December 27, 2019: AP Moller-Maersk, which moves close to 20 percent of all containers in world-wide ocean transport, has been constrained by its stretched balance sheet after Moody's cut its credit rating to the lowest possible investment-grade a year ago. Trying to focus its investment on broader logistics services, it is getting close to making a number of acquisitions to bulk up its land-based logistics business after the world's largest container shipping group strengthened its balance sheet.

The Danish group transports one-fifth of all seaborne freight but sells land-based logistic products to fewer than 20 percent of its ocean customers, according to chief executive Soren Skou. "We need to accelerate the land side, we need to grow it, and we need to make some bolt-on acquisitions. We are getting much closer to the point where it starts to make sense," he told Financial Times.

Maersk has undergone one of the biggest transformations in the European industry in recent years, jettisoning its oil and other energy businesses to focus purely on Maersk Line, as well as its port terminals and logistics units. Skou has underscored for more than a year that Maersk needs to boost its land logistics business offering services such as supply chain management, truck freight, and running warehouses so that it could "become the global integrator from the factory to distribution centre".

The group has recently appointed Vincent Clerc as chief executive of its ocean and logistics division. Clerc's appointment is expected to give Skou more time to focus on a larger transformation of the maritime and logistics group that includes a container shipping arm with more than 700 ships and 70,000 customers around the world.

"We have been building up our balance sheet.
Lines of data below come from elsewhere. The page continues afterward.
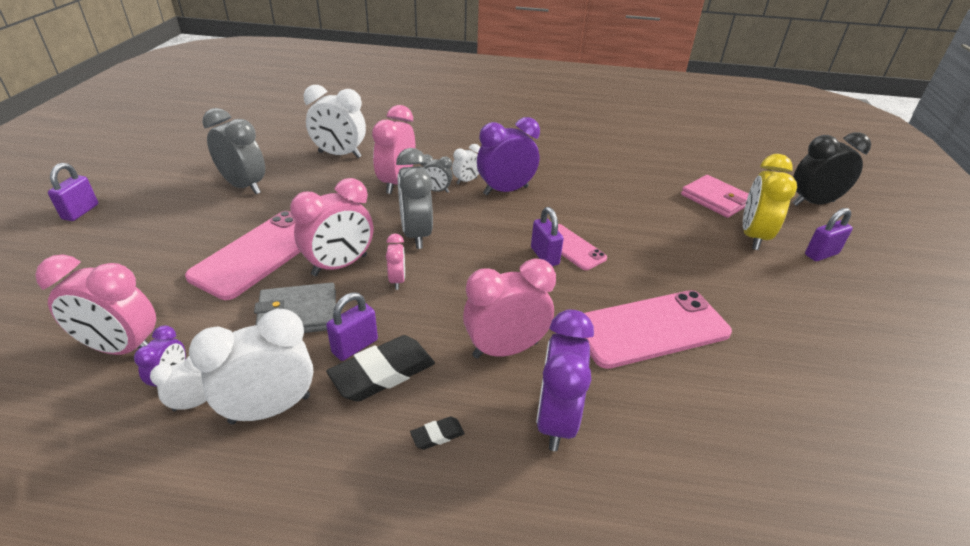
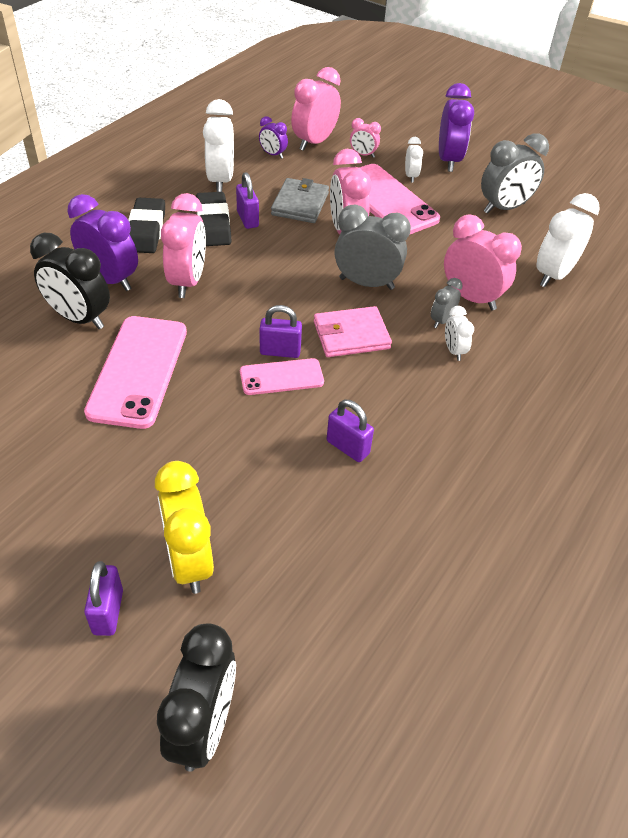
camera: 115 degrees right, 10 degrees up
(80, 212) = (493, 135): purple padlock -> purple padlock (347, 447)
(194, 403) = (247, 159): white clock -> white clock (410, 176)
(397, 280) = (306, 255): pink clock -> pink clock (363, 155)
(437, 435) = (146, 230): black eraser -> black eraser, size x2.16
(506, 190) = (417, 374): purple clock -> purple clock (448, 161)
(636, 411) = (79, 318): none -> black clock
(715, 199) = (289, 585): pink wallet -> pink wallet (351, 335)
(753, 236) = (189, 561): yellow clock -> yellow clock turned 150 degrees counterclockwise

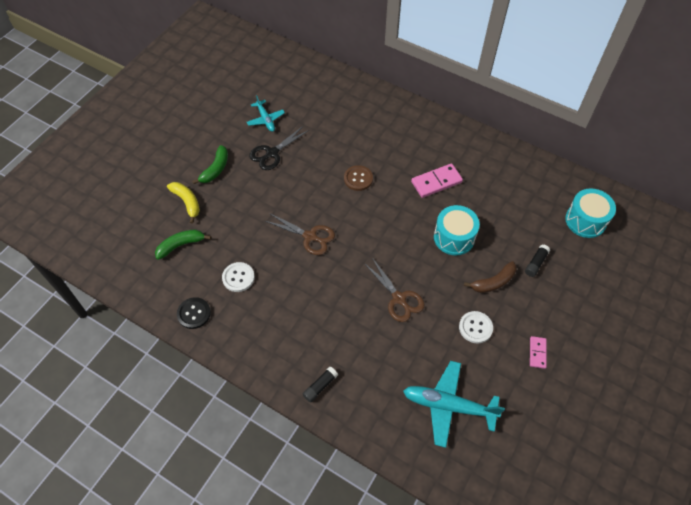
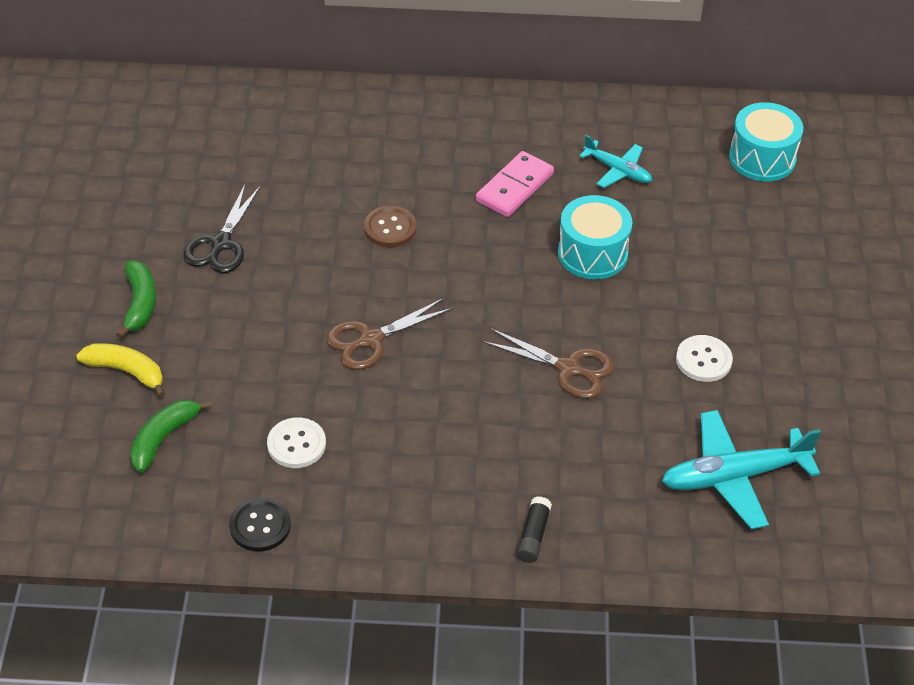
camera: 30 degrees left, 10 degrees down
(266, 119) = (173, 197): turquoise plane -> turquoise plane (617, 170)
(310, 236) = (371, 339): brown scissors -> brown scissors turned 150 degrees clockwise
(493, 282) = (689, 290): brown banana -> none
(535, 263) = (731, 241): black glue stick -> none
(537, 353) = (808, 356): pink domino -> none

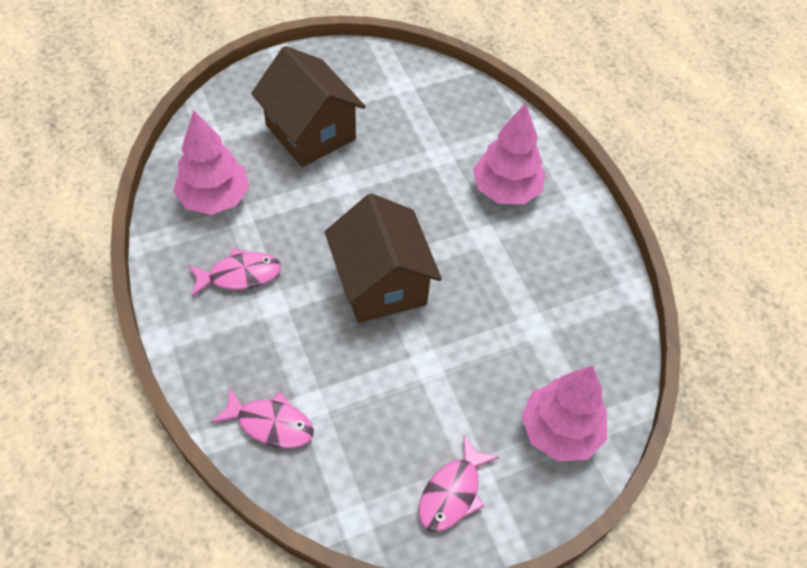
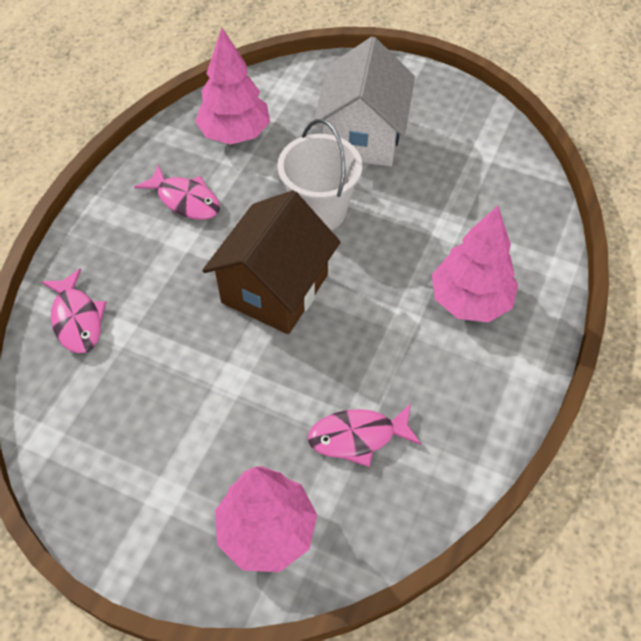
camera: 50 degrees right, 0 degrees up
(310, 132) = (362, 136): brown house -> white house
(346, 207) = (320, 211): none -> white bucket
(452, 492) = (129, 491): pink fish -> pink fish (358, 437)

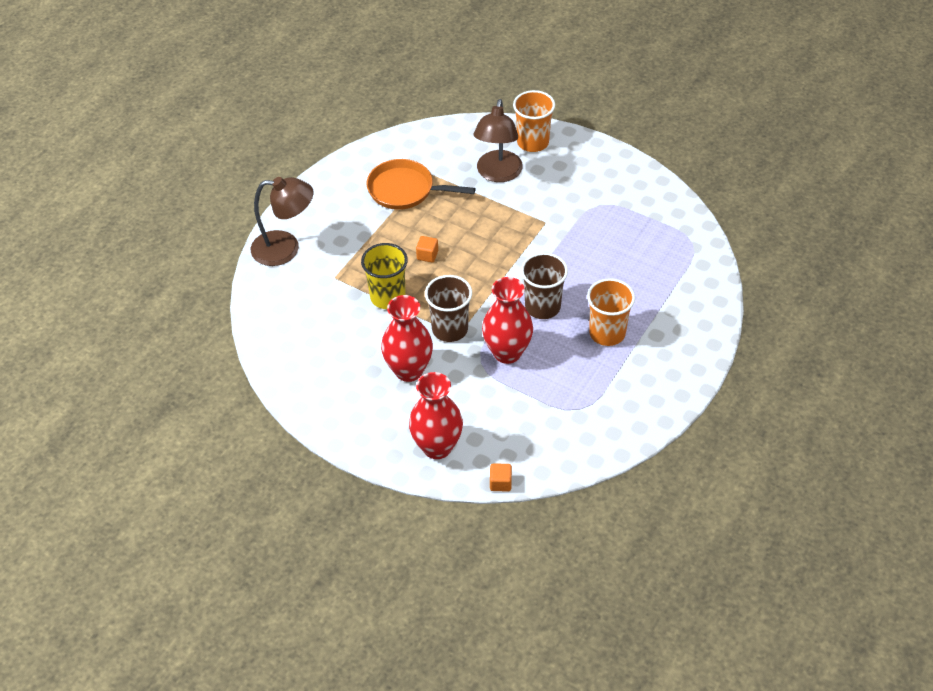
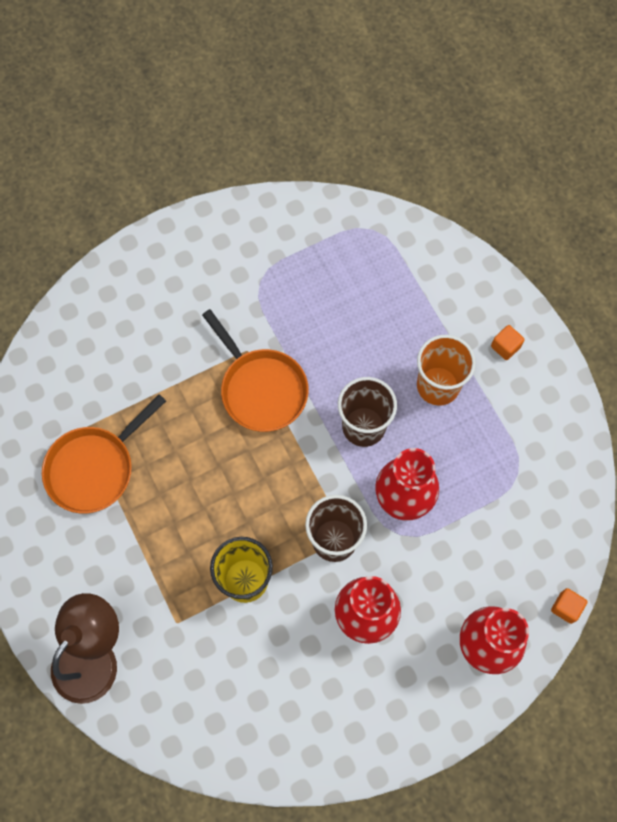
camera: 60 degrees left, 20 degrees up
(427, 255) = (212, 501): orange cube -> orange cube (505, 347)
(498, 174) = (141, 354): brown lamp -> none
(524, 242) = (260, 388): none -> orange pan
(533, 142) = (119, 289): orange cup -> none

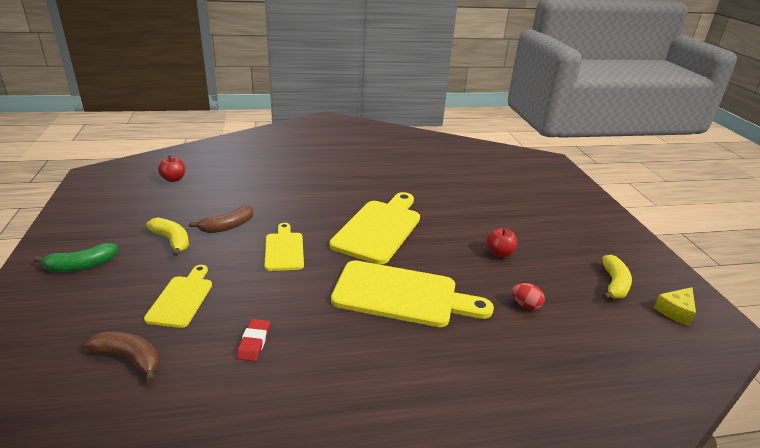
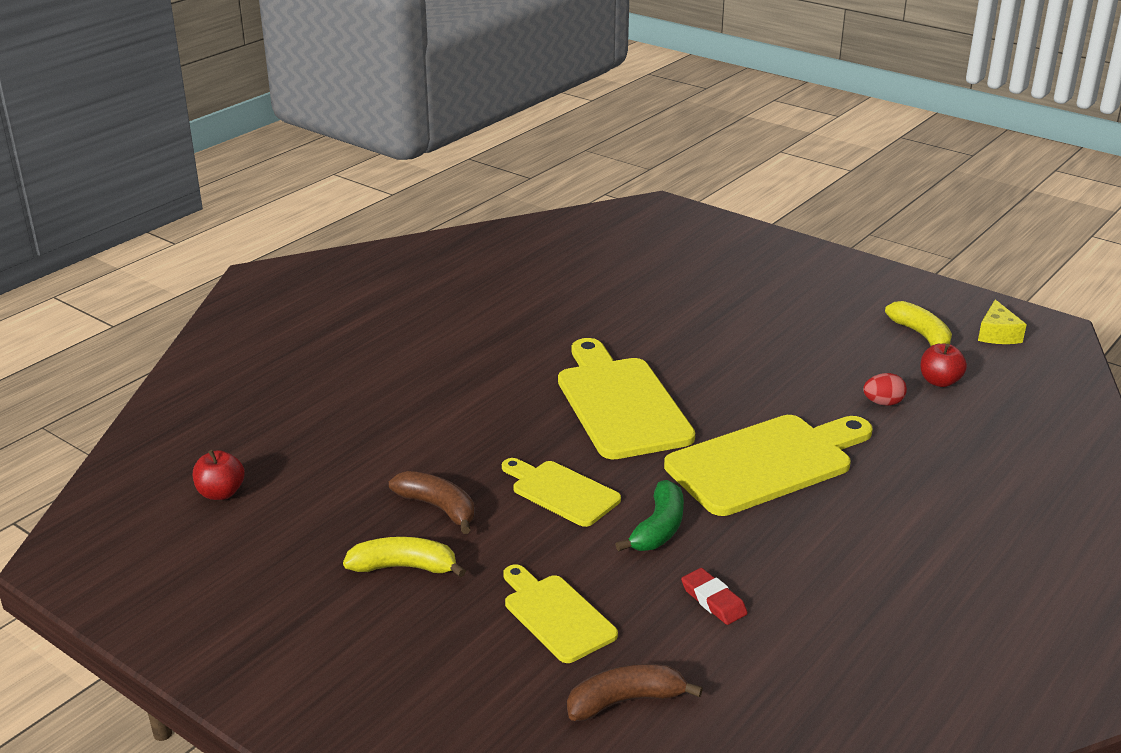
camera: 40 degrees left, 0 degrees up
(81, 265) = (351, 668): green banana -> green banana (659, 528)
(227, 226) = (438, 508): brown banana -> brown banana turned 60 degrees counterclockwise
(499, 253) = (782, 360): red apple -> red apple (939, 381)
It's much stronger than a year ago," said Skou, who pointed to figures showing Maersk's net debt at the end of the third quarter was $12 billion compared with $18.8 billion a year earlier.

Skou added that it had been difficult finding the right companies in land logistics as Maersk did not want to gain too much forwarding business which involves coordinating different types of freight carriers - as that was often its customers' business. "What is important to understand is that when we talk about trade tensions between China and the US, for us it doesn't really matter if the goods are moving from China or from Vietnam or Indonesia to the US. It's US consumer spending that matters," he said, pointing to signs that US companies had shifted production to other Asian countries.

Maersk overhauled its management structure in mid-December after losing two of its most senior executives within weeks of each other. Soren Toft, the former chief operating officer, left Maersk to become chief executive of rival Mediterranean Shipping Company while chief financial officer Carolina Dybeck Happe took on the same role at General Electric.